Water-based primer for both bare and painted wood and water-based primer dries quickly.

acrylic (primer) paint

Water-based primer

Water-based primer is also called acrylic paint. You will not get a nice result without applying a primer. The lacquer would then completely absorb into the wood. Then you can see the trajectories of the paint layer and the deposits. So always use a primer! Before using a primer, degreasing is a first requirement! Read the article about degreasing here. Water-based primer is used for indoor use. After all, the Arbo has made these requirements. I therefore find it very understandable that this is the case. After all, a paint consists of solvents and these can be harmful. With water-based primers, the solvent is water. It is then good for yourself and for the environment. There are certainly also water-based paints that are suitable for outdoor use. Urethane is then added to this so that this paint is also resistant to weather influences.

Water-based primer can also be topped with alkyd paint.
Water-based primer

If you use a water-based primer, it makes sense that you use a topcoat that is also water-based. You should not forget before you finish painting that you first sand the water-based primer well. In addition to degreasing, sanding is also very important. After all, with sanding you increase the surface, so that you get a good adhesion of the next coat of paint. Read the article about sanding here. This is mainly done indoors. The exterior painting is often done with an alkyd paint over the water-based primer. Read the article about painting outside here. One condition is that you allow the primer to dry thoroughly. If you fail to do this, your primer will become viscous. Let the water-based primer dry well for at least 2 days. You also have to sand well to get a good bond. When you darken a topcoat, make sure that your primer is also the same color. This prevents the light primer from showing through. I think it’s a good thing that this water-based paint exists. The knife cuts well on both sides for the environment and not harmful to yourself. What is a disadvantage is that a lot of dust is released while sanding the primer.

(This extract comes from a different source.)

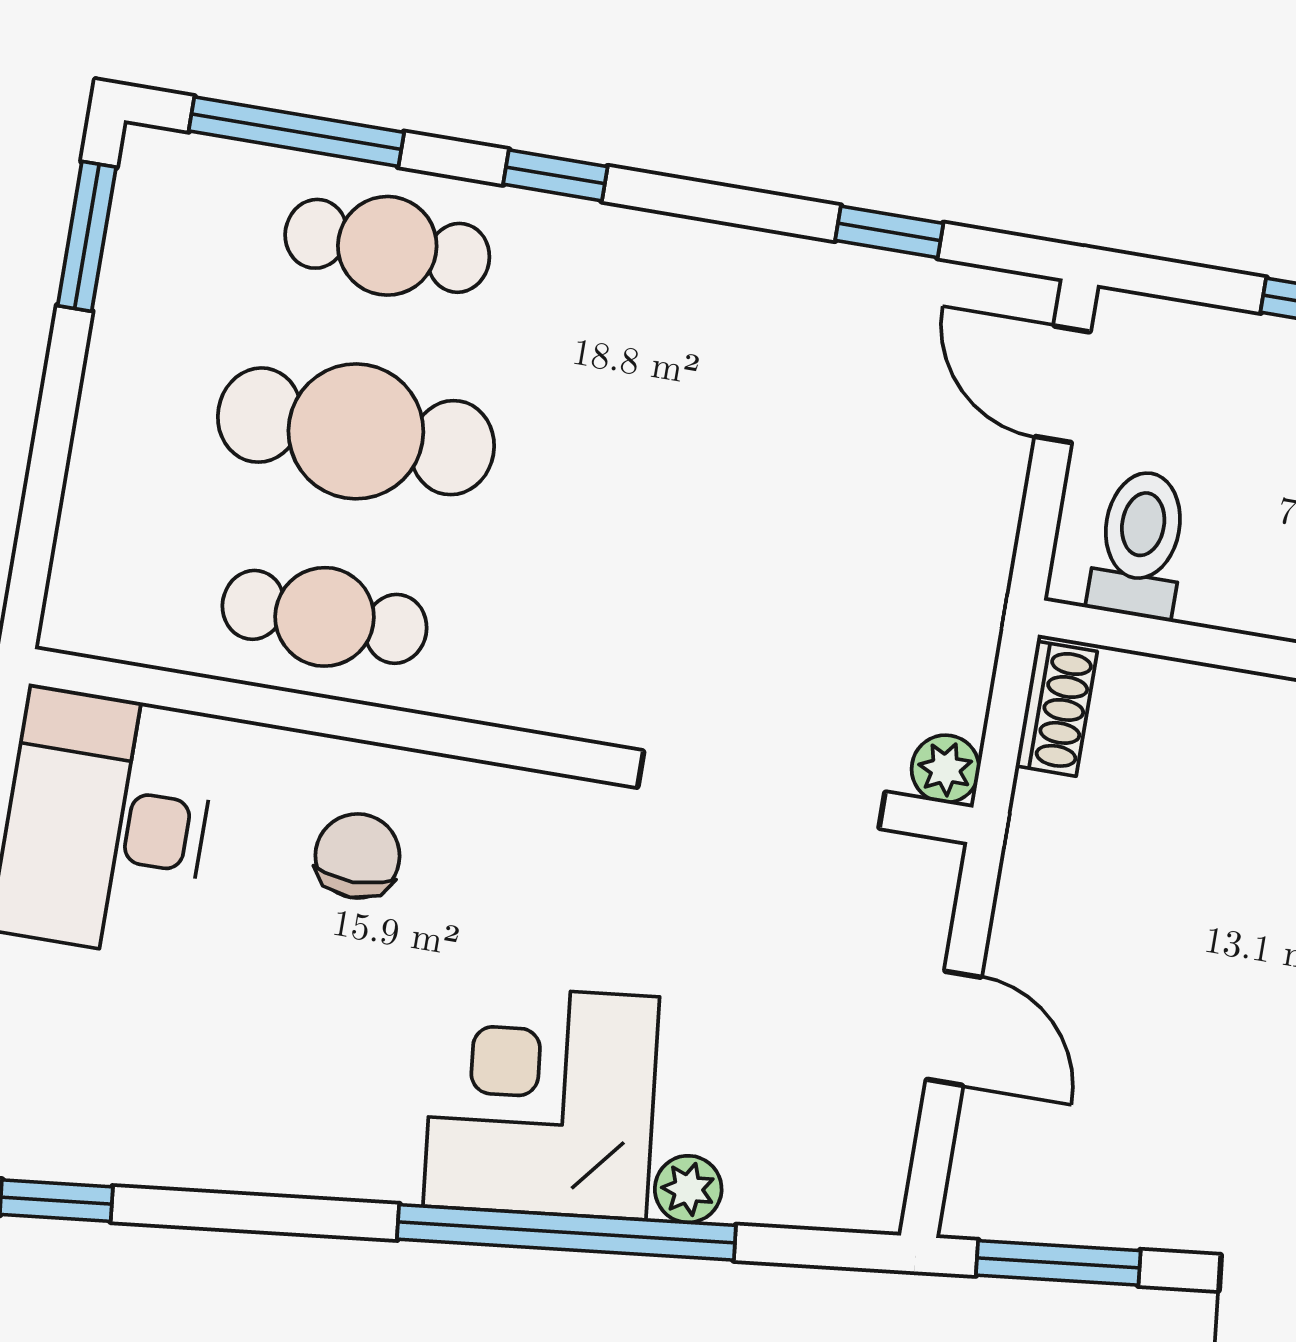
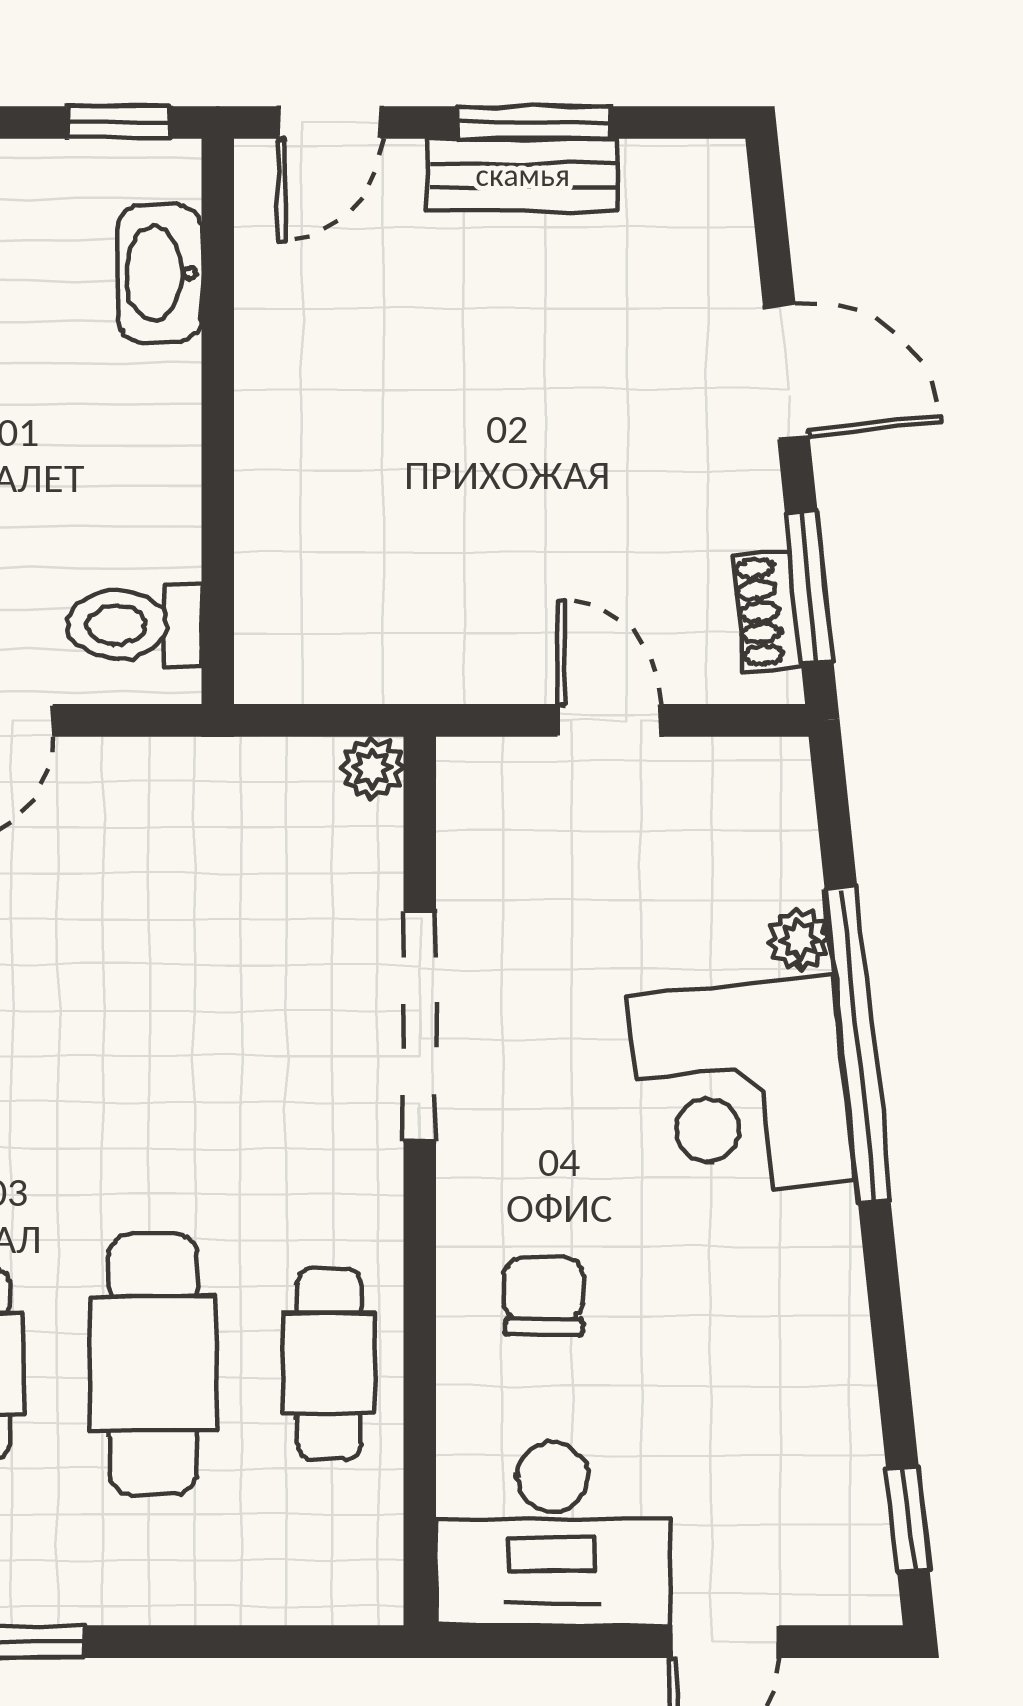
shoe rack: (1056, 709) -> (767, 611), moved, turned -96
doorway: (761, 790) -> (420, 1026), moved
chair: (357, 856) -> (544, 1296), turned 90
door: (954, 1028) -> (610, 720), hinge flipped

These are again damage. Make sure you always wear a good mouth cap. Do any of you have good experiences with a water-based primer? Or do you have a general question about this topic? Then leave a comment below this article.

I'm Joost Nusselder, the founder of Tools Doctor, content marketer, and dad. I love trying out new equipment, and together with my team I've been creating in-depth blog articles since 2016 to help loyal readers with tools & crafting tips.